6.6 Conveying Coastal Inundation Potential Associated with Extratropical Cyclones in the New York City Tri-State Area

Wednesday, 25 January 2017: 5:15 PM
Conference Center: Chelan 4 (Washington State Convention Center )
Adrienne Leptich, NOAA/NWSFO, Upton, NY

Tropical and extratropical cyclones are one of many potential high impact events that Emergency Management (EM) officials in coastal communities have to contend with.  The impacts from storm surge associated with these types of weather systems can prove to be extremely challenging for meteorologists to convey due to several reasons.  The evolution of Geographic Information Systems is making it easier to provide decision makers with the information to move people out of harm’s way.
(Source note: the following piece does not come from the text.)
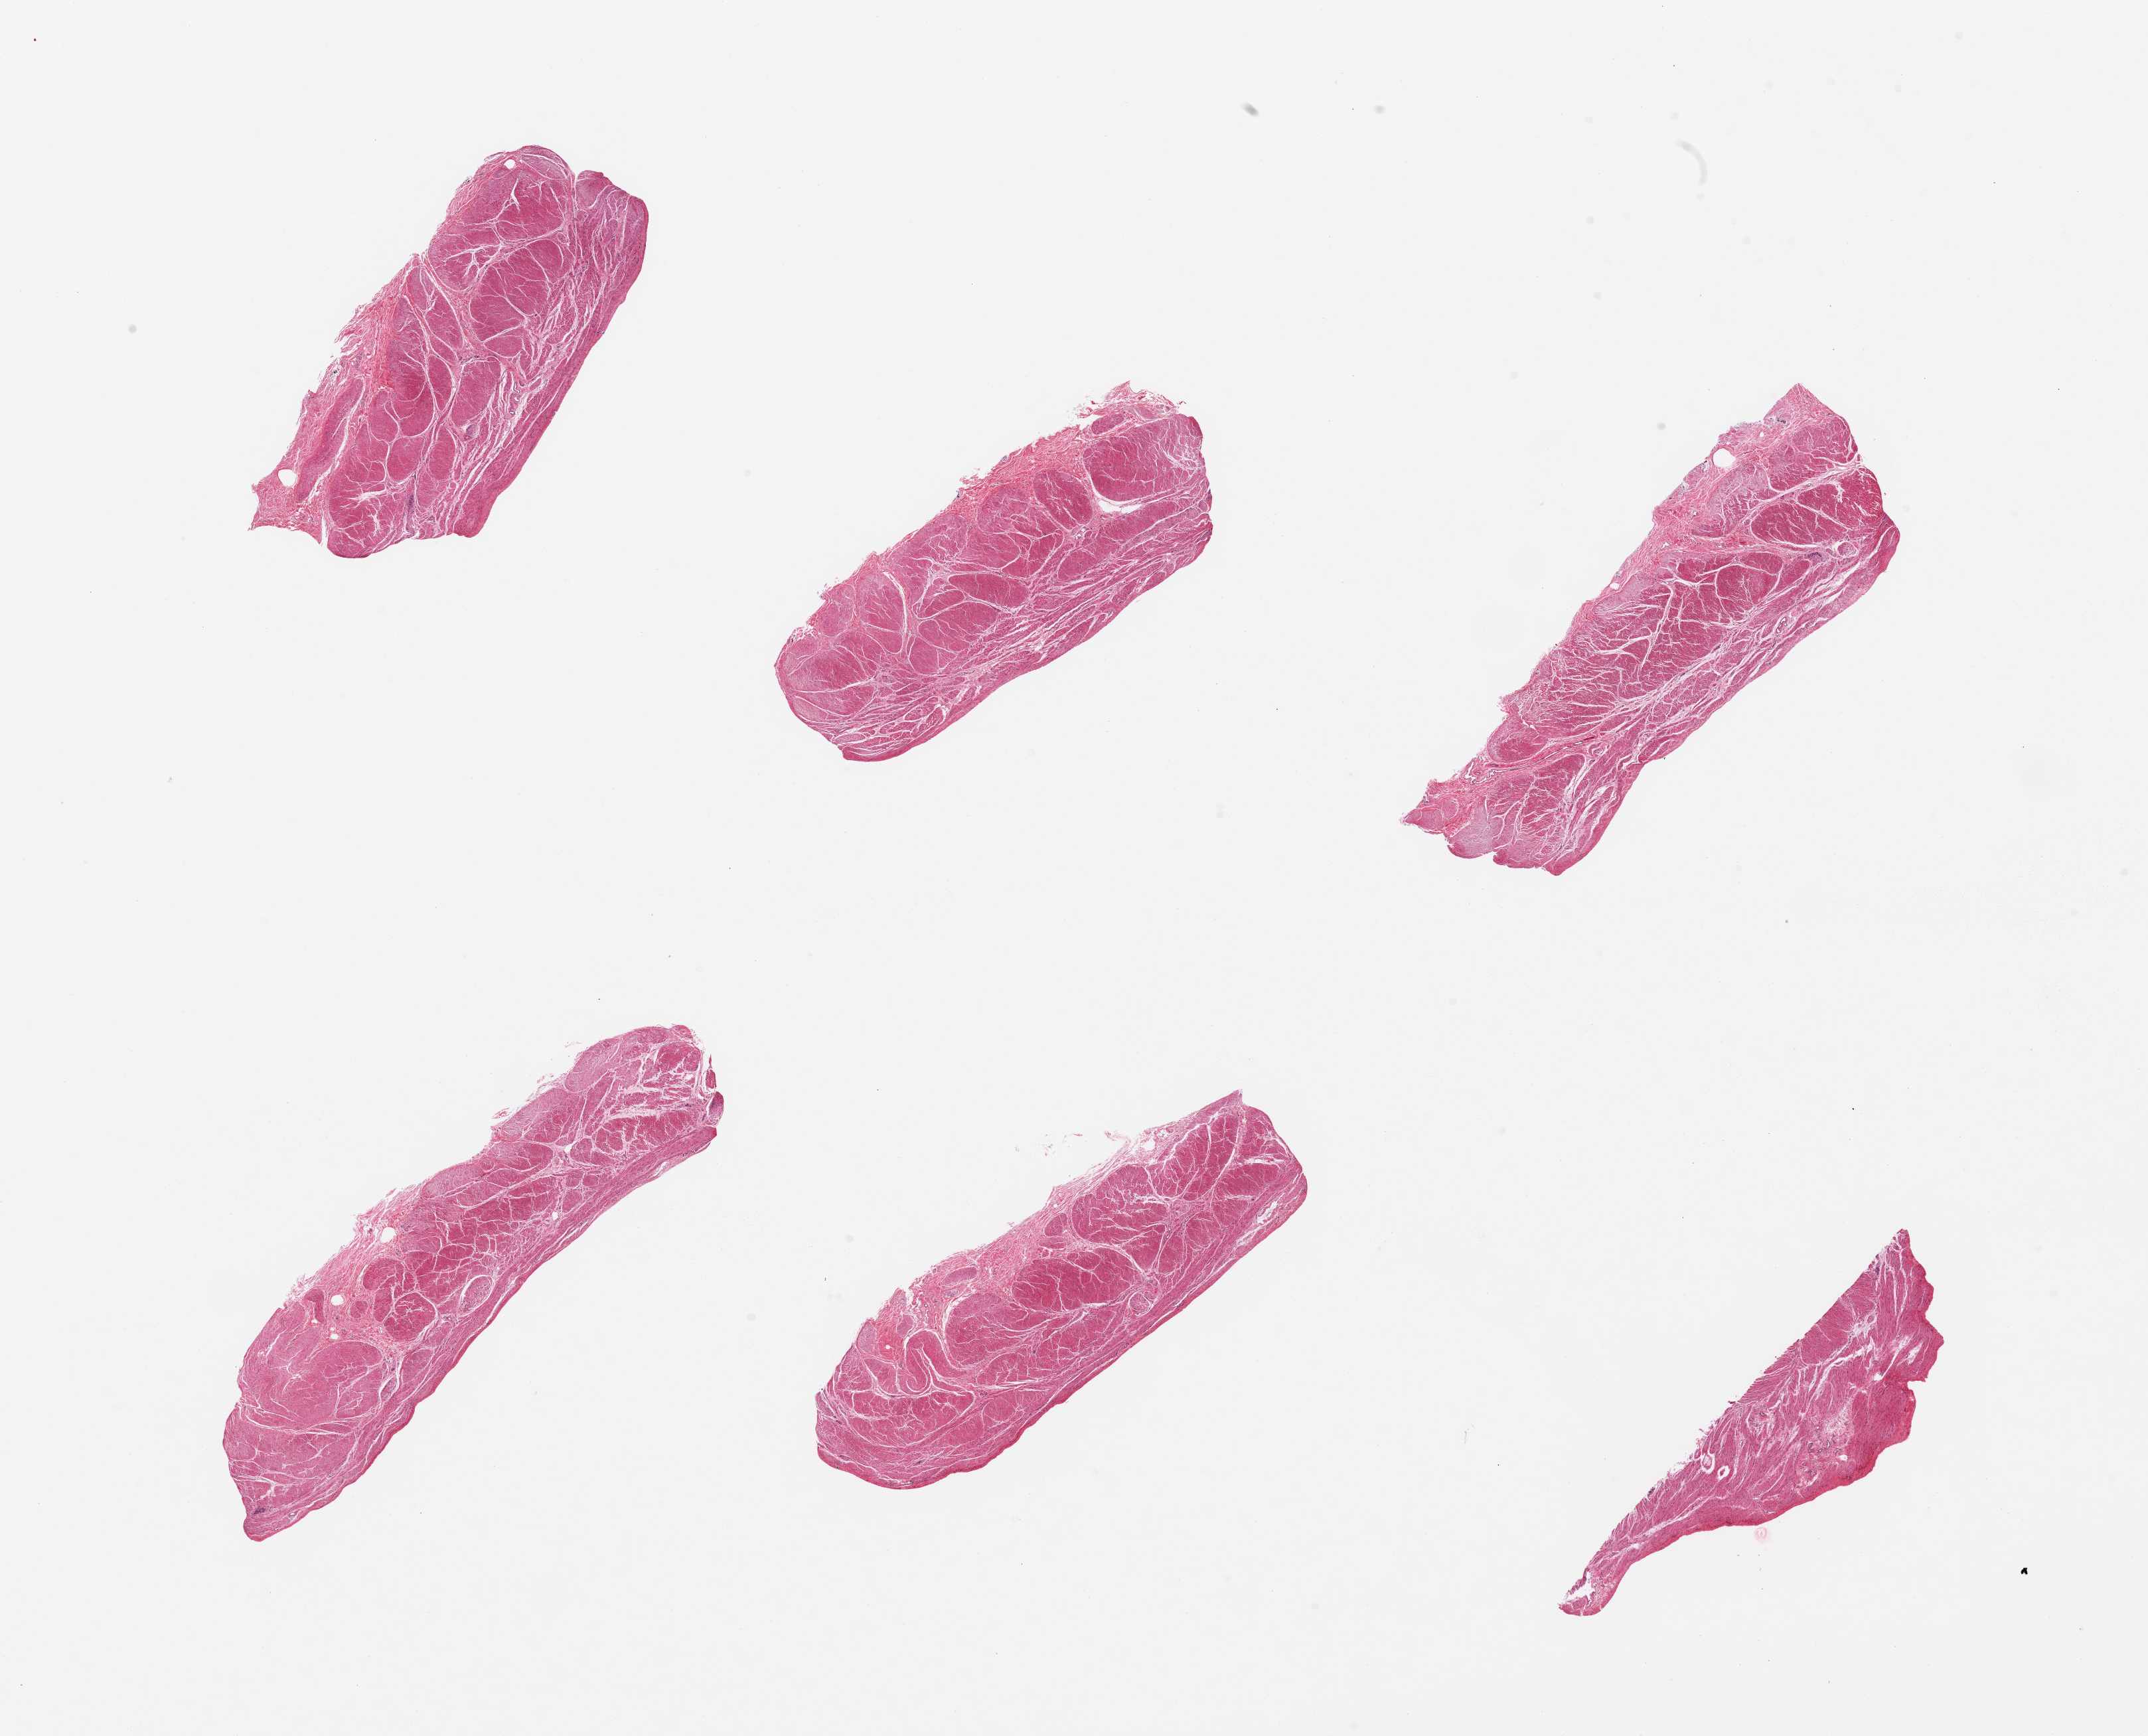
Whole-slide image, H&E stain — whole scanned area (about 25.6 x 20.7 mm) shown as a low-resolution overview. PAXgene-fixed paraffin-embedded (PFPE) section. Sampled site (target tissue): stomach. Donor tissue sample.
Reviewer comment on this tissue sample: 6 pieces; only muscularis; no target gastric mucosa included.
The National Oceanic and Atmospheric Administration’s National Weather Service has developed several tools to aid an EM’s evacuation decision making process when moderate to major coastal flooding from storm surge threatens their jurisdiction.  Recently, there has been confusion amongst EM officials, the media, government officials and even forecasters on what storm surge is and the extent to which it will affect a community since it can be represented in many different vertical datums.  With the exception of mean sea level, these vertical datums are not widely known by many people outside of the scientific community. Referencing storm surge data to them does not convey the critical nature of the potential hazard so they can prepare accordingly.  Additionally, probabilistic storm surge maps are only produced by the National Hurricane Center when the U.S. coast is threatened by a tropical cyclone.  There have been many extratropical cyclones, that produce moderate to major coastal inundation, but there are limited visualization tools to display where potentially impacted areas would be for these types of storm systems in a way that people can understand.  This project will focus on a process to create dynamic inundation maps, based on the National Weather Service New York, NY total water level forecasts, in feet Above Ground Level across the New York Tri-State area.